* **TASK REQUIREMENTS**
Keep the pictures out of the copy and repeat the records exactly.

* **MATERIAL FOR THIS EXERCISE**
··········
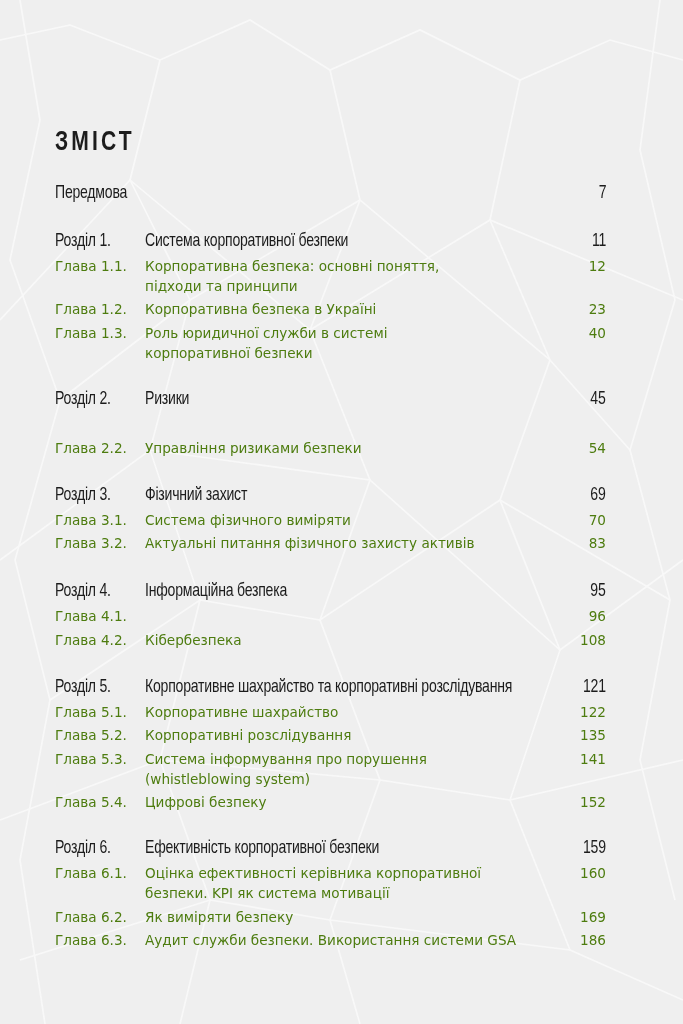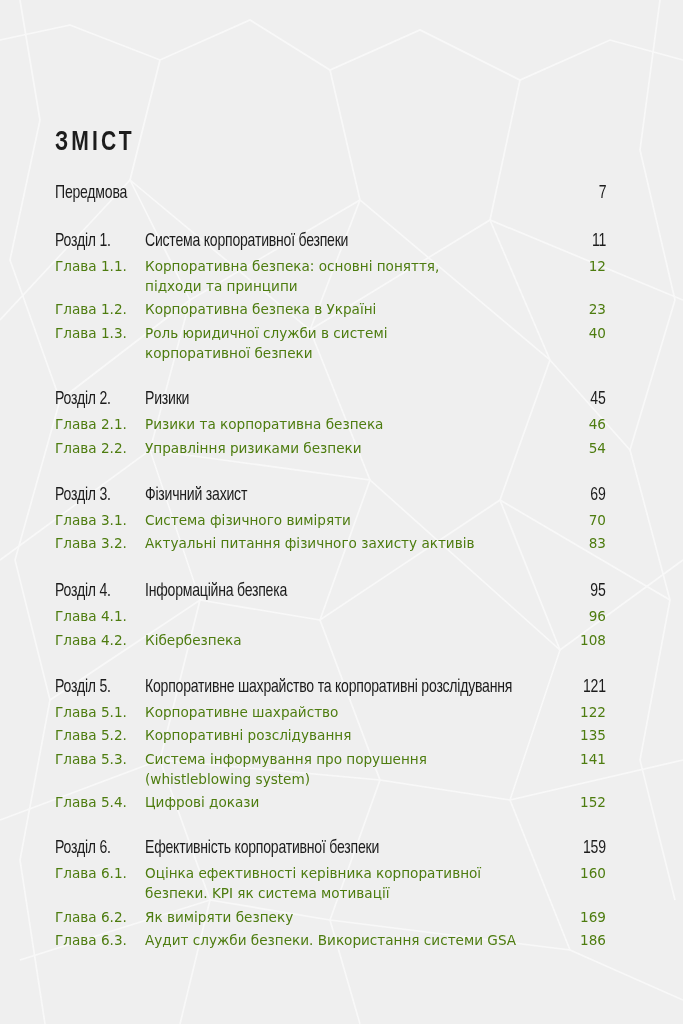--- a/index.html
+++ b/index.html
@@ -99,27 +99,20 @@
       <span>корпоративної безпеки</span>
     </div>
     <span class="pg">40</span>
   </div>
 
   <div class="row sec" style="top:374px">
     <span class="lbl">Розділ 2.</span>
     <span class="name">Ризики</span>
     <span class="pg">45</span>
   </div>
-  <div class="row ch" style="top:402px;height:20px">
-    <span class="lbl">Глава 2.1.</span>
-    <div class="name">
-        <span>Ризики та корпоративна безпека</span>
-      </div>
-    <span class="pg">46</span>
-  </div>
   <div class="row ch" style="top:426px;height:20px">
     <span class="lbl">Глава 2.2.</span>
     <div class="name">
         <span>Управління ризиками безпеки</span>
       </div>
     <span class="pg">54</span>
   </div>
 
   <div class="row sec" style="top:470px">
     <span class="lbl">Розділ 3.</span>
@@ -181,21 +174,21 @@
     <span class="lbl">Глава 5.3.</span>
     <div class="name">
       <span>Система інформування про порушення</span>
       <span>(whistleblowing system)</span>
     </div>
     <span class="pg">141</span>
   </div>
   <div class="row ch" style="top:780px;height:20px">
     <span class="lbl">Глава 5.4.</span>
     <div class="name">
-        <span>Цифрові докази</span>
+        <span>Цифрові безпеку</span>
       </div>
     <span class="pg">152</span>
   </div>
 
   <div class="row sec" style="top:823px">
     <span class="lbl">Розділ 6.</span>
     <span class="name">Ефективність корпоративної безпеки</span>
     <span class="pg">159</span>
   </div>
   <div class="row ch" style="top:851px;height:40px">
··········
* **SOLUTION TO THIS EXERCISE**
--- a/index.html
+++ b/index.html
@@ -99,27 +99,20 @@
       <span>корпоративної безпеки</span>
     </div>
     <span class="pg">40</span>
   </div>
 
   <div class="row sec" style="top:374px">
     <span class="lbl">Розділ 2.</span>
     <span class="name">Ризики</span>
     <span class="pg">45</span>
   </div>
-  <div class="row ch" style="top:402px;height:20px">
-    <span class="lbl">Глава 2.1.</span>
-    <div class="name">
-        <span>Ризики та корпоративна безпека</span>
-      </div>
-    <span class="pg">46</span>
-  </div>
   <div class="row ch" style="top:426px;height:20px">
     <span class="lbl">Глава 2.2.</span>
     <div class="name">
         <span>Управління ризиками безпеки</span>
       </div>
     <span class="pg">54</span>
   </div>
 
   <div class="row sec" style="top:470px">
     <span class="lbl">Розділ 3.</span>
@@ -181,21 +174,21 @@
     <span class="lbl">Глава 5.3.</span>
     <div class="name">
       <span>Система інформування про порушення</span>
       <span>(whistleblowing system)</span>
     </div>
     <span class="pg">141</span>
   </div>
   <div class="row ch" style="top:780px;height:20px">
     <span class="lbl">Глава 5.4.</span>
     <div class="name">
-        <span>Цифрові докази</span>
+        <span>Цифрові безпеку</span>
       </div>
     <span class="pg">152</span>
   </div>
 
   <div class="row sec" style="top:823px">
     <span class="lbl">Розділ 6.</span>
     <span class="name">Ефективність корпоративної безпеки</span>
     <span class="pg">159</span>
   </div>
   <div class="row ch" style="top:851px;height:40px">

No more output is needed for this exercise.